Changing stroke rehab and research worldwide now.Time is Brain! trillions and trillions of neurons that DIE each day because there are NO effective hyperacute therapies besides tPA(only 12% effective). I have 523 posts on hyperacute therapy, enough for researchers to spend decades proving them out. These are my personal ideas and blog on stroke rehabilitation and stroke research. Do not attempt any of these without checking with your medical provider. Unless you join me in agitating, when you need these therapies they won't be there.

What this blog is for:

My blog is not to help survivors recover, it is to have the 10 million yearly stroke survivors light fires underneath their doctors, stroke hospitals and stroke researchers to get stroke solved. 100% recovery. The stroke medical world is completely failing at that goal, they don't even have it as a goal. Shortly after getting out of the hospital and getting NO information on the process or protocols of stroke rehabilitation and recovery I started searching on the internet and found that no other survivor received useful information. This is an attempt to cover all stroke rehabilitation information that should be readily available to survivors so they can talk with informed knowledge to their medical staff. It lays out what needs to be done to get stroke survivors closer to 100% recovery. It's quite disgusting that this information is not available from every stroke association and doctors group.

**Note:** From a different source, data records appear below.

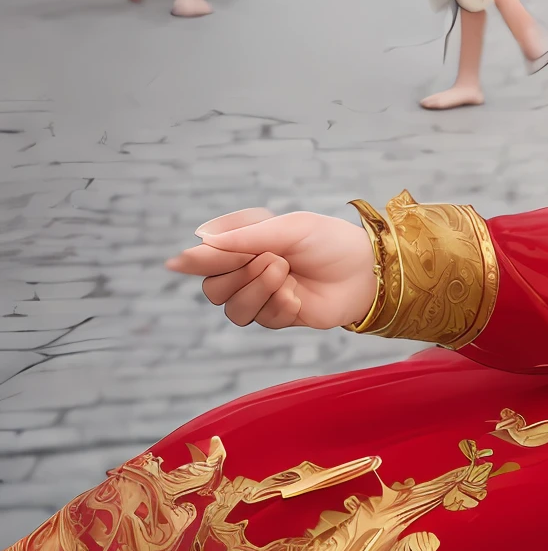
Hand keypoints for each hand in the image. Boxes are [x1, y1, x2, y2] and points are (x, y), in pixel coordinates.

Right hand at [166, 208, 376, 328]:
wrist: (365, 270)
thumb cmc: (328, 241)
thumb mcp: (288, 229)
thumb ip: (243, 238)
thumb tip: (196, 241)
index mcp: (247, 245)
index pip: (209, 257)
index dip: (196, 261)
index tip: (179, 262)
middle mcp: (249, 272)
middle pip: (213, 289)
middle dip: (239, 275)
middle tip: (274, 260)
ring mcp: (263, 297)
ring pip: (234, 310)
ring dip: (258, 291)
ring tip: (286, 274)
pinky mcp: (279, 317)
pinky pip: (262, 321)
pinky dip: (279, 307)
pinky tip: (298, 297)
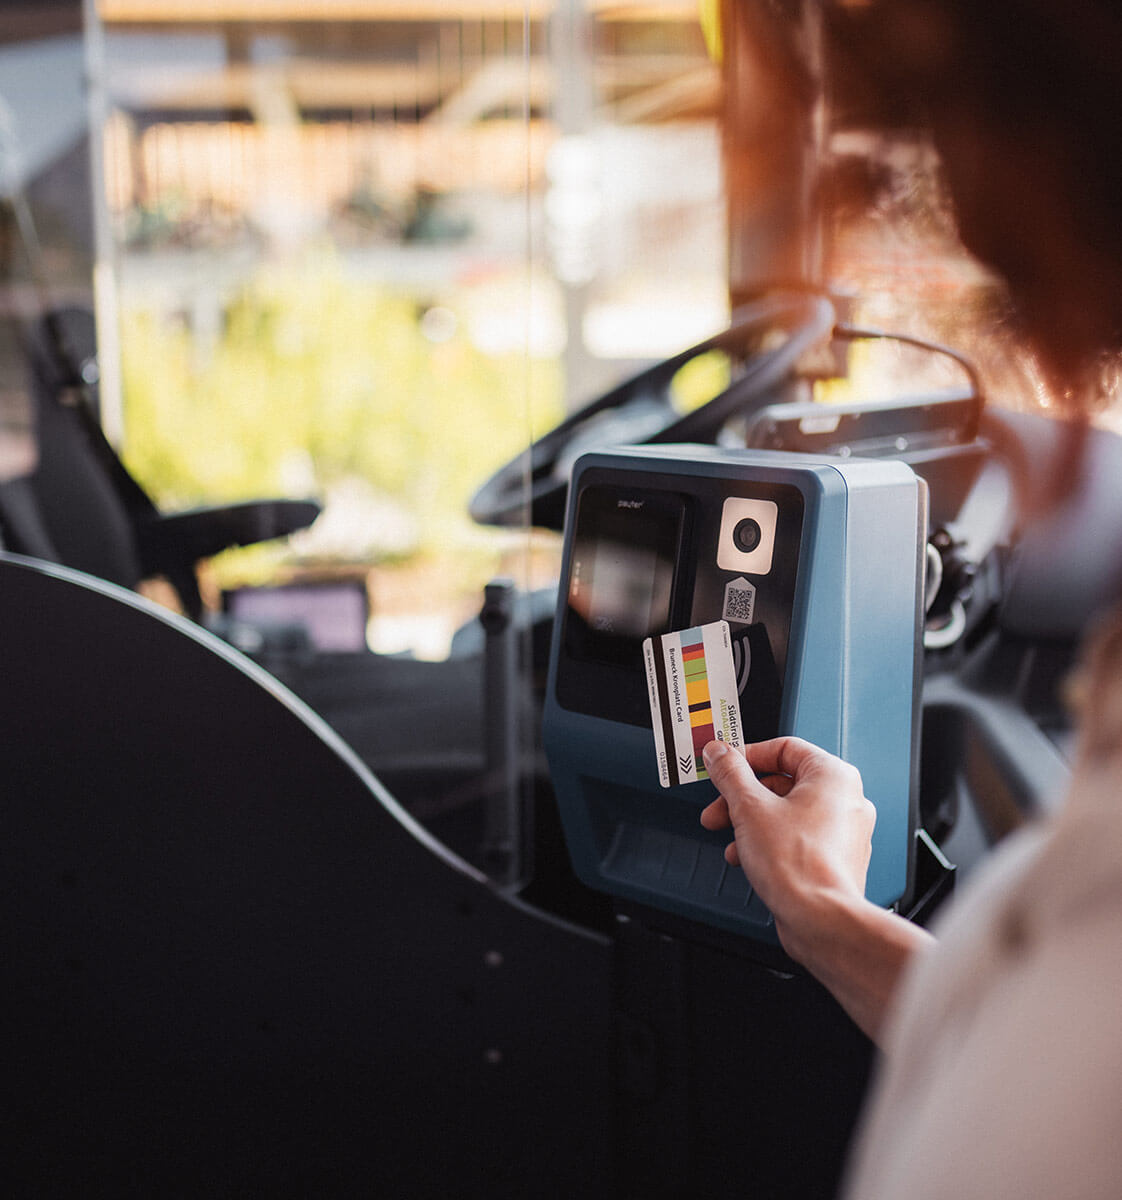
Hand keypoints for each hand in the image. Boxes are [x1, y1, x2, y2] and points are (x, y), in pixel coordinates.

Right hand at [699, 737, 875, 964]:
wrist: (820, 920)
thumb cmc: (799, 866)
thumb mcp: (749, 807)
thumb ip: (730, 773)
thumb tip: (719, 753)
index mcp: (833, 776)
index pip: (784, 748)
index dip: (747, 755)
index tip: (723, 765)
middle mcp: (845, 800)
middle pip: (782, 782)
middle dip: (741, 796)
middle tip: (717, 806)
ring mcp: (843, 832)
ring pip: (787, 812)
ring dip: (750, 822)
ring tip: (728, 837)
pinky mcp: (835, 859)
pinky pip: (796, 838)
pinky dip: (769, 842)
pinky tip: (746, 857)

Thursday, December 19, 2024

VIDEO: Neurology is becoming a ‘truly interventional specialty,’ ANA president says

 

I don't think I ever talked to a neurologist ever, I had a PMR doctor who knew nothing about recovery as proven by writing three prescriptions of E.T.(Evaluate and Treat). Here is an opinion of neurologists you won't like:


In this video(at link), M. Elizabeth Ross, MD, PhD, FANA, president of the American Neurological Association, spoke with Healio about her favorite takeaway from the ANA Annual Meeting in Orlando.

“We’re transforming from a neurological specialty, where we make the diagnosis and can’t offer much after that, to a truly interventional specialty with many tools at our command,” said Ross, who is also director of the Center for Neurogenetics at Weill Cornell Medicine.